OLG Celle: Zur Irreführenden Werbung bei Unterlassen der Rechtsformangabe in einer Zeitungswerbung -13 W 79/13 –

OLG Celle, Beschluss vom 29.10.2013, 13 W 79/13
§ 5a Abs 3 Nr 2 UWG

Irreführende Werbung: Werbung für eine Kreuzfahrt; Pflicht zur Angabe der Rechtsform des werbenden Unternehmens

Leitsätze des Gerichts

1. Eine Aufforderung zum Vertragsschluss im Sinne von § 5a Abs. 3 Nr. 2 UWG liegt vor, wenn in der Werbung für eine Kreuzfahrt neben Reiseterminen, Reisedauer, Reiseroute, Kabinenpreis auch die Anschrift des Reisebüros mitgeteilt werden; Angaben zum Standard der Schiffskabine bedarf es dann nicht.

2. Die Identität eines Unternehmens ergibt sich nicht bereits aus der Mitteilung von Telefonnummer und Internet-Adresse in einer Zeitungsanzeige.

Tenor

Auf die sofortige Beschwerde des Antragstellers wird der Beschluss der 8. Kammer für Handelssachen des Landgerichts Hannover vom 30. September 2013 abgeändert.

Der Antragsgegnerin wird bei Vermeidung eines vom Gericht für jeden Fall der zukünftigen Zuwiderhandlung festzusetzenden Ordnungsgeldes bis 250.000 €, ersatzweise Ordnungshaft,
oder einer Ordnungshaft bis zu sechs Monaten, zu vollziehen an den Geschäftsführern, untersagt, im geschäftlichen Verkehr gegenüber dem Letztverbraucher zu werben, wenn dies wie folgt geschieht:

Die Antragsgegnerin trägt die Kosten des Verfahrens.

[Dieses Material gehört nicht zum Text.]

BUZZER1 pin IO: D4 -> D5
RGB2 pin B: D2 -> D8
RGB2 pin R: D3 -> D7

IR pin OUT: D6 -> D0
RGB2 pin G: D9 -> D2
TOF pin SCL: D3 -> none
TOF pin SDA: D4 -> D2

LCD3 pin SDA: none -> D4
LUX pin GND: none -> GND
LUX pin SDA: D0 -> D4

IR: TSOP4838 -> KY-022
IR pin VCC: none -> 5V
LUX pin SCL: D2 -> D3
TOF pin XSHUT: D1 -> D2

Der Streitwert wird auf 20.000 € festgesetzt.

Gründe
I. Die sofortige Beschwerde des Antragstellers ist nach §§ 936, 922 Abs. 1 Satz 1, 567 Abs. 1 Nr. 2 ZPO statthaft und auch im Übrigen (§ 569 Abs. 1 u. 2 ZPO) zulässig.

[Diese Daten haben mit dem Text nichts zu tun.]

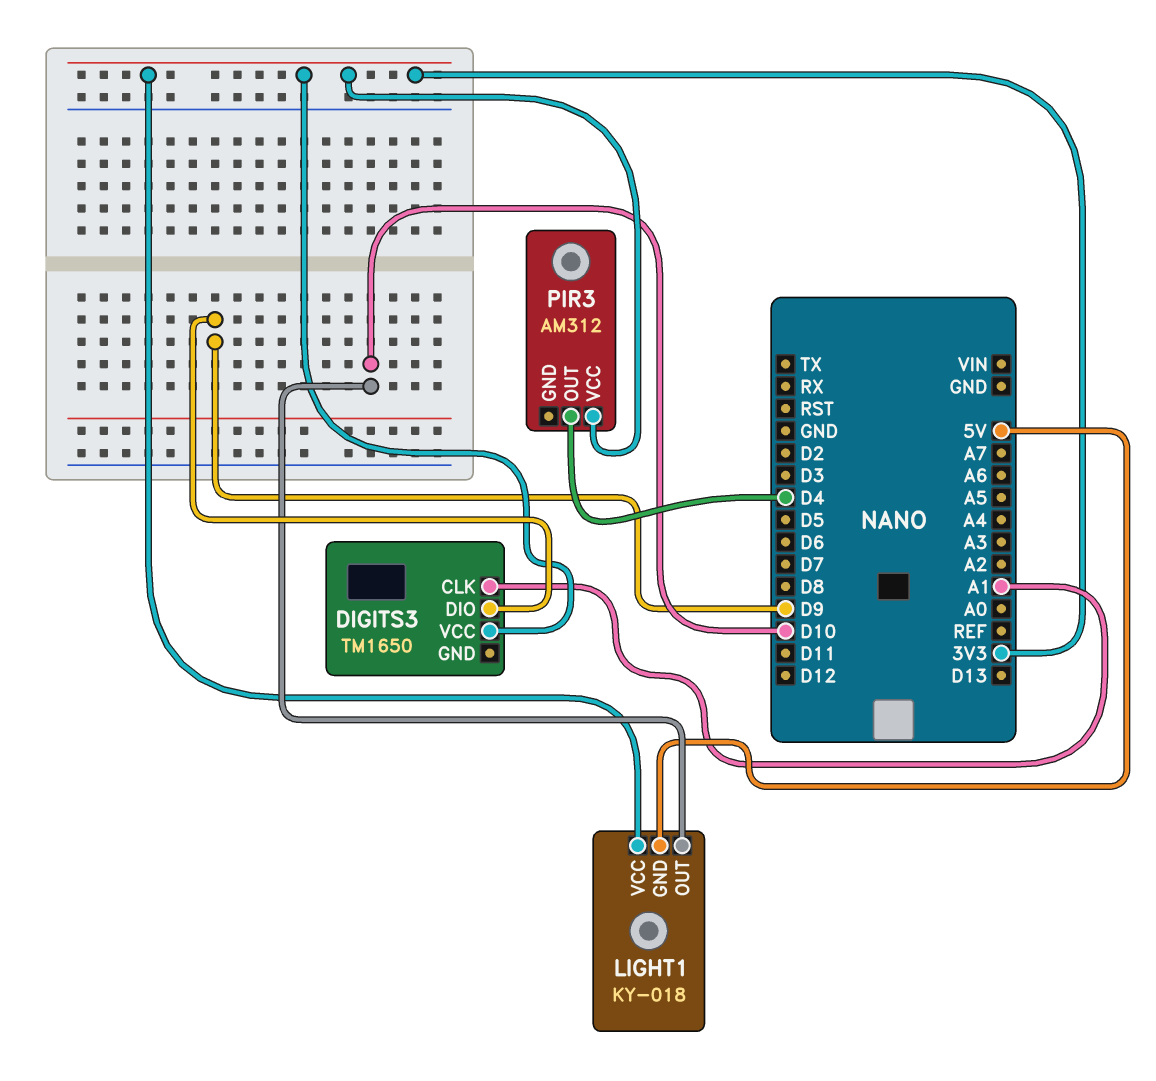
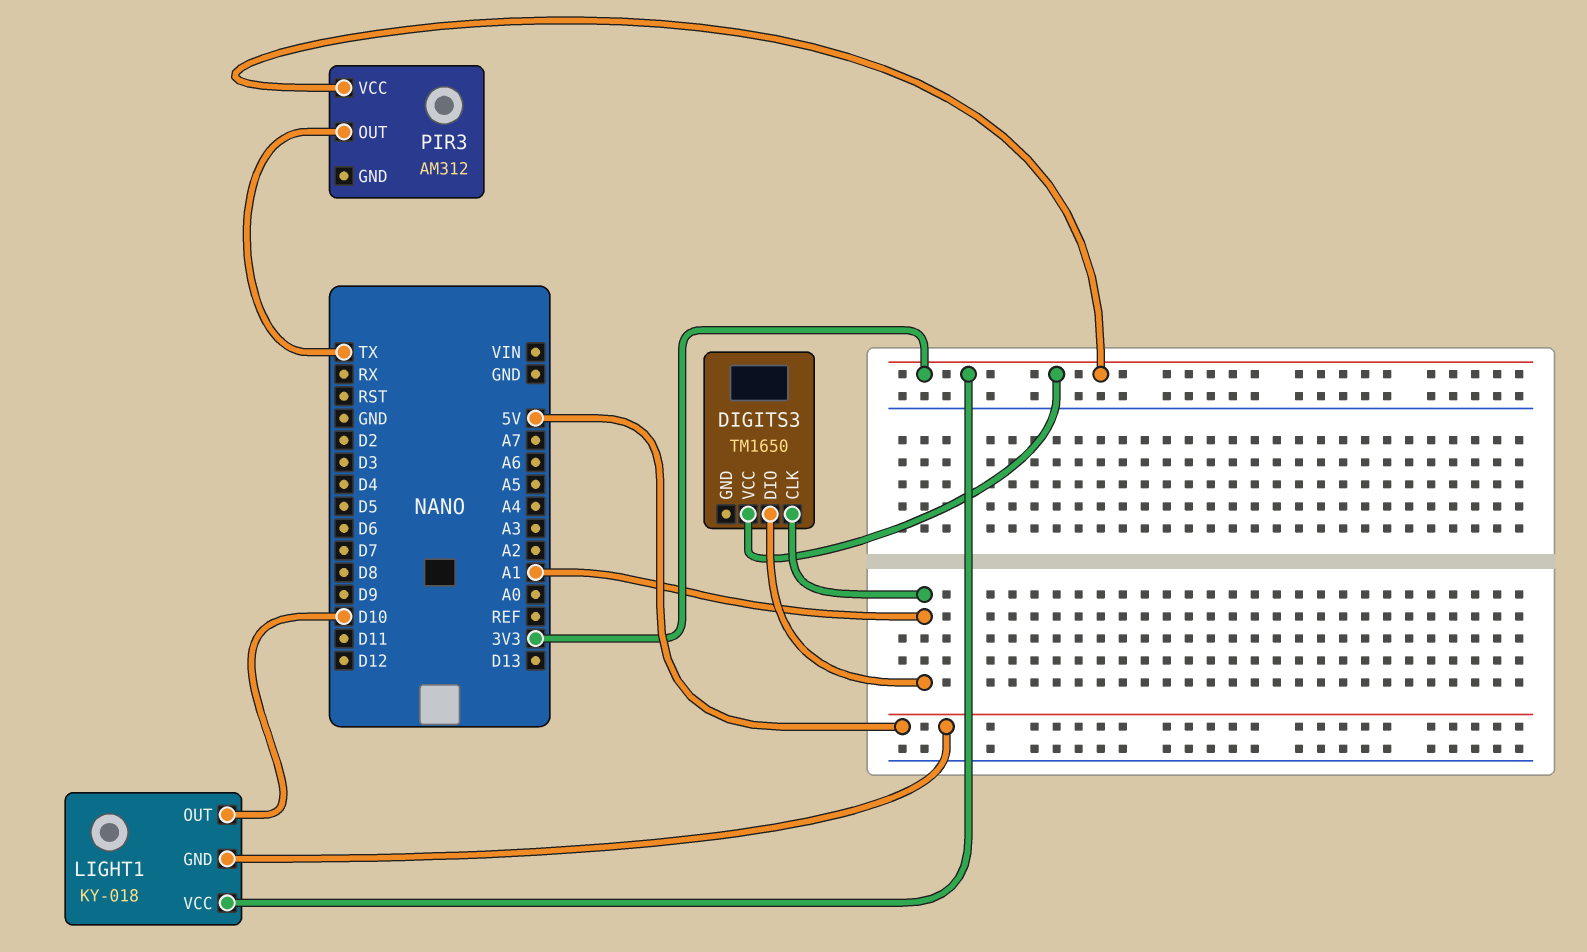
DIGITS3 pin DIO: D9 -> A1
PIR3 pin OUT: D4 -> TX

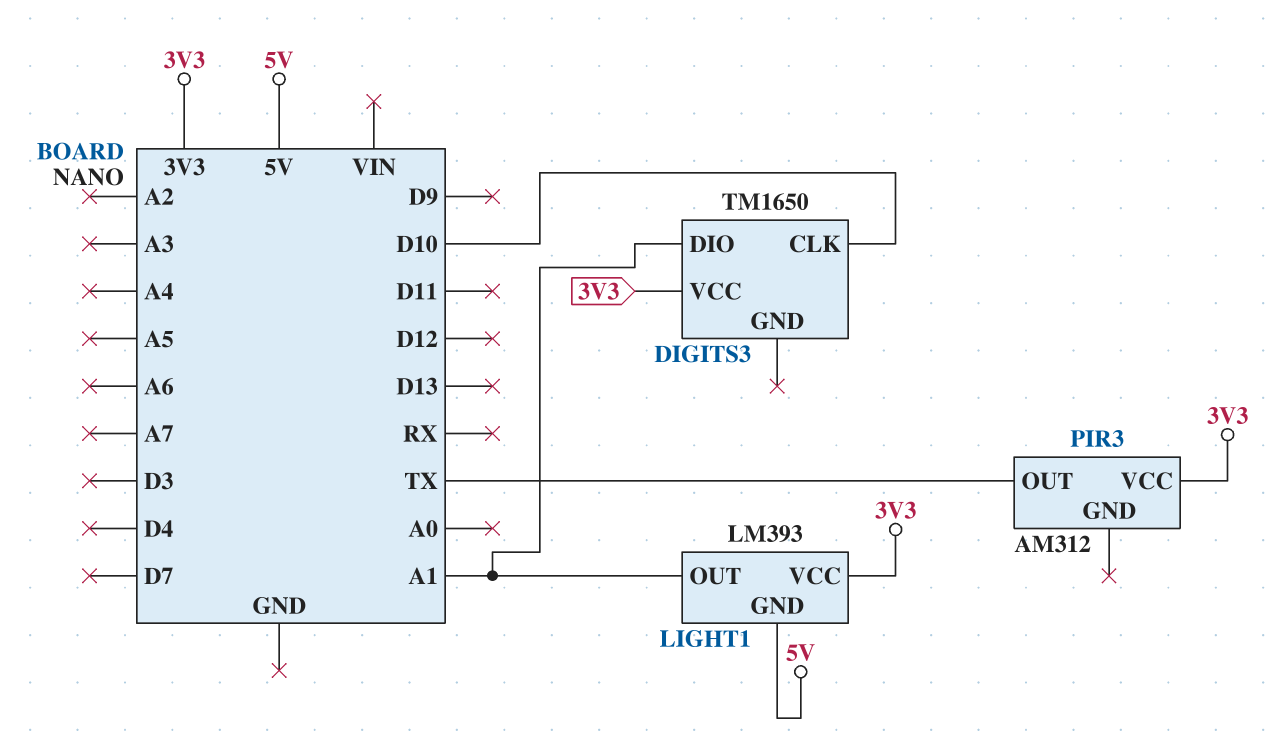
DIGITS3 pin CLK: A1 -> D10
LIGHT1: KY-018 -> LM393
LIGHT1 pin OUT: D10 -> A1

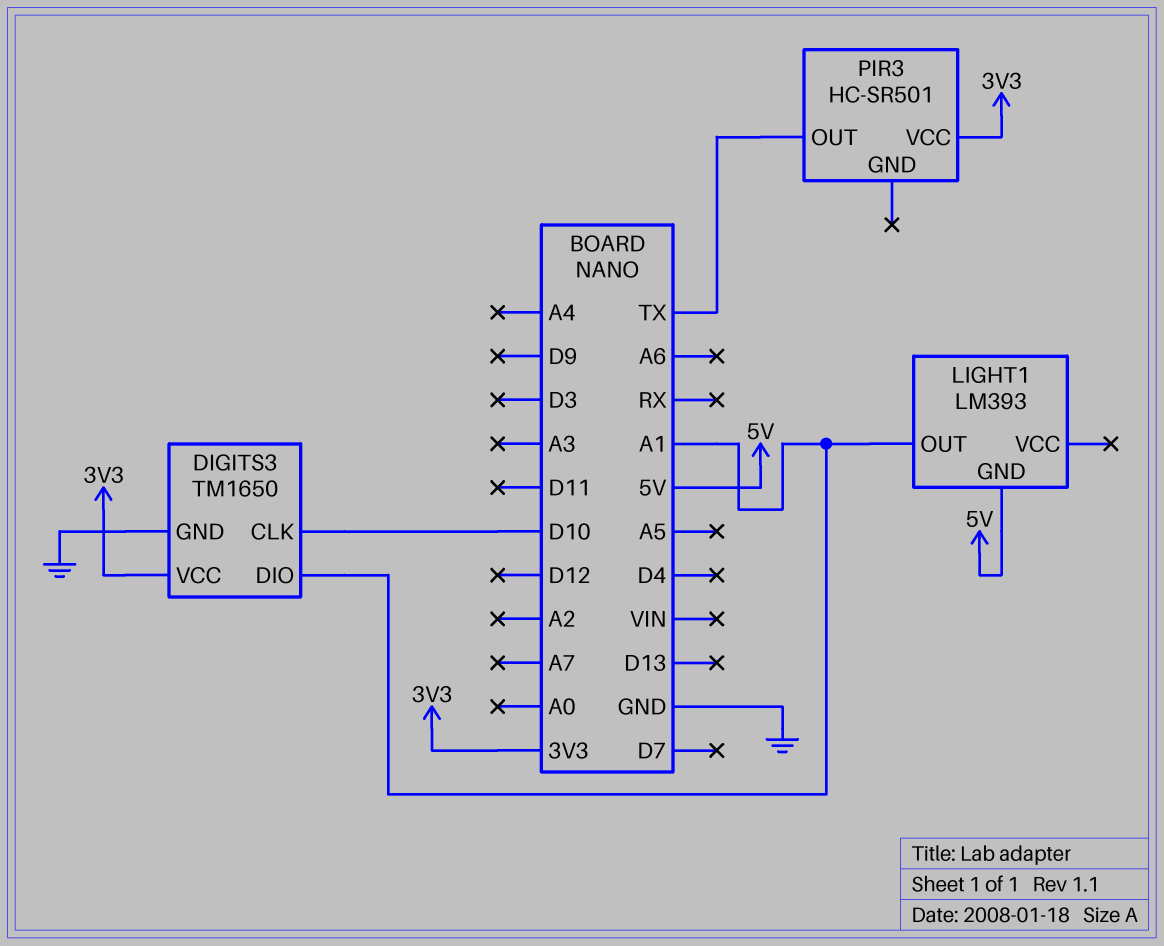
DIGITS3 pin GND: none -> GND
LIGHT1 pin VCC: 3V3 -> none
PIR3: AM312 -> HC-SR501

II. Die sofortige Beschwerde ist auch begründet.

1. Der Verfügungsanspruch besteht.

Dem Antragsteller steht der begehrte Unterlassungsanspruch aus §§ 3, 5a Abs. 2, Abs. 3 Nr. 2 UWG i. V. mit § 8 Abs. 1, Abs. 3 Nr. 2 UWG zu.

a) Die Antragsgegnerin ist passivlegitimiert. Der Antragsteller hat durch Vorlage des Registerauszugs der Stadtverwaltung M .vom 25. September 2013 (Anlage A 9) und dem Auszug aus dem Internet-Auftritt der Antragsgegnerin unter www …. .de/ag 1/m…1/Web/I. ….asp glaubhaft gemacht, dass die Antragsgegnerin unter der Firmierung „F. R.“ auftritt und unter der Anschrift „…“ eine Betriebsstätte unterhält.

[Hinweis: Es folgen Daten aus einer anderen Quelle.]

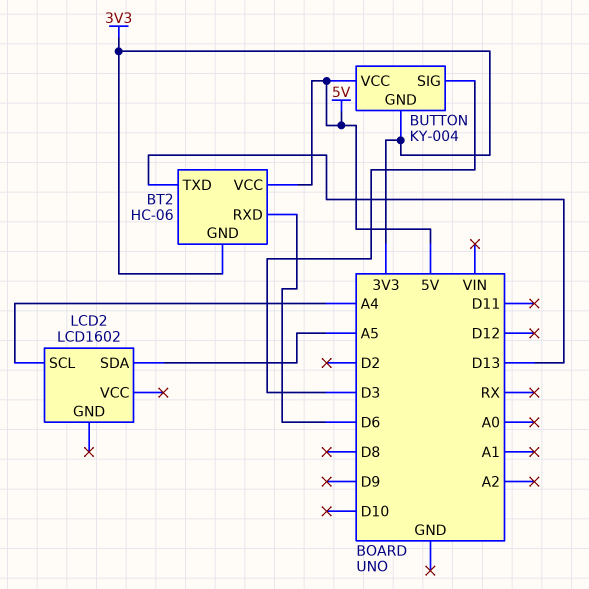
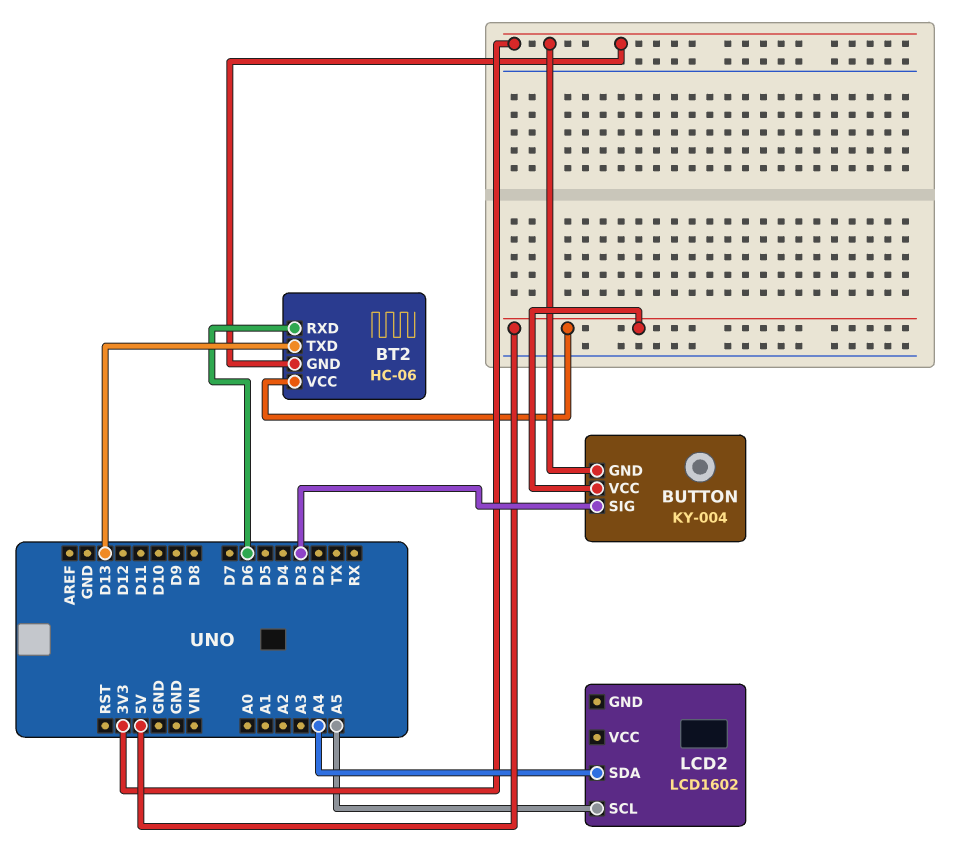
LCD2 pin SCL: A4 -> A5
LCD2 pin SDA: A5 -> A4

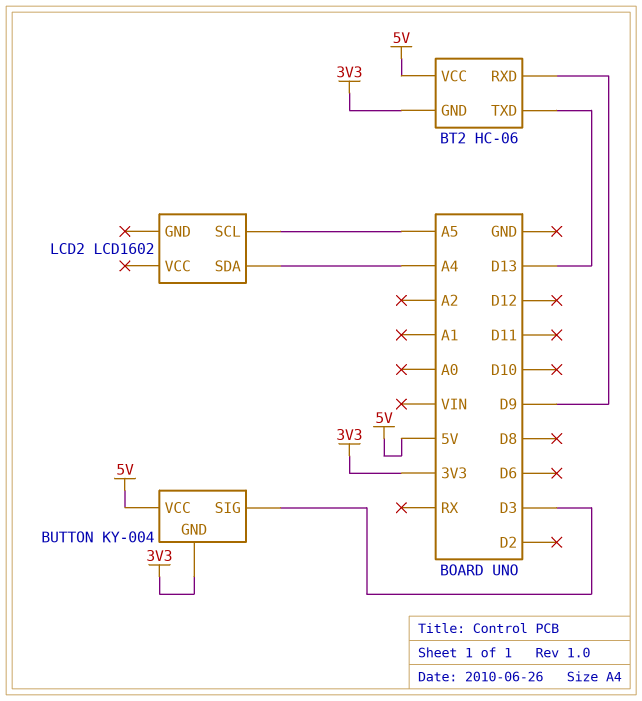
BT2 pin RXD: D6 -> D9

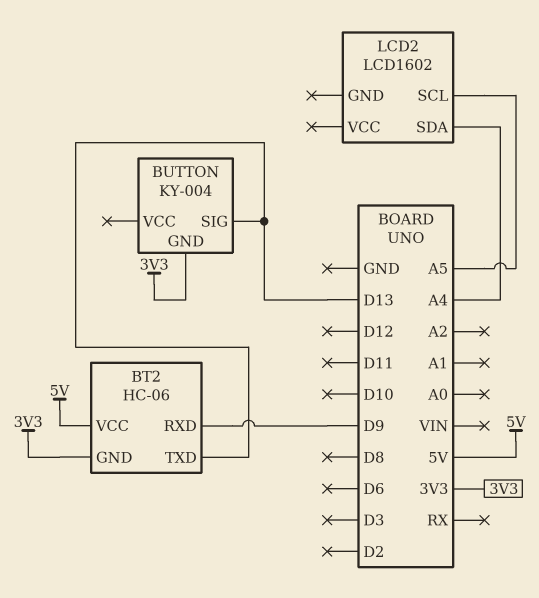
BUTTON pin SIG: D3 -> D13
BUTTON pin VCC: 5V -> none

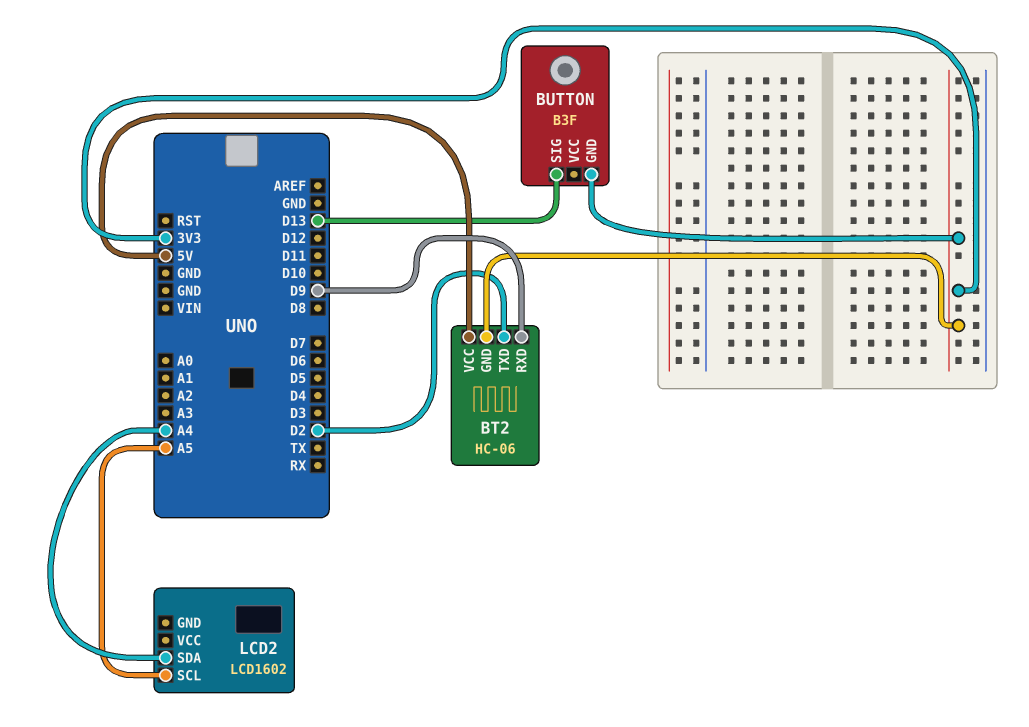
BT2 pin TXD: D13 -> D2
BUTTON: KY-004 -> B3F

b) Soweit die Antragsgegnerin am 18. August 2013 auf Seite 2 des „A. A. a. S. M.“ im unteren Drittel links für eine Flusskreuzfahrt an Bord der T. M. von P. über W. und B1 nach B2 und L. geworben hatte, hat sie gegen § 5a Abs. 3 Nr. 2 UWG verstoßen.

aa) Gem. § 5a Abs. 2 UWG handelt unlauter, wer die Entscheidungsfähigkeit von Verbrauchern i. S. des § 3 Abs. 2 UWG dadurch beeinflusst, dass er eine Information vorenthält, die im konkreten Fall unter Berücksichtigung aller Umstände einschließlich der Beschränkungen der Kommunikationsmittel wesentlich ist. Nach § 5a Abs. 3 Nr. 2 UWG gilt die Information über die Identität und Anschrift des Unternehmers als wesentlich, wenn Waren oder Dienstleistungen unter Hinweis auf deren Merkmale und Preis in einer dem verwendeten Kommunikationsmittel angemessenen Weise so angeboten werden, dass ein durchschnittlicher Verbraucher das Geschäft abschließen kann, es sei denn, diese Informationen ergeben sich unmittelbar aus den Umständen.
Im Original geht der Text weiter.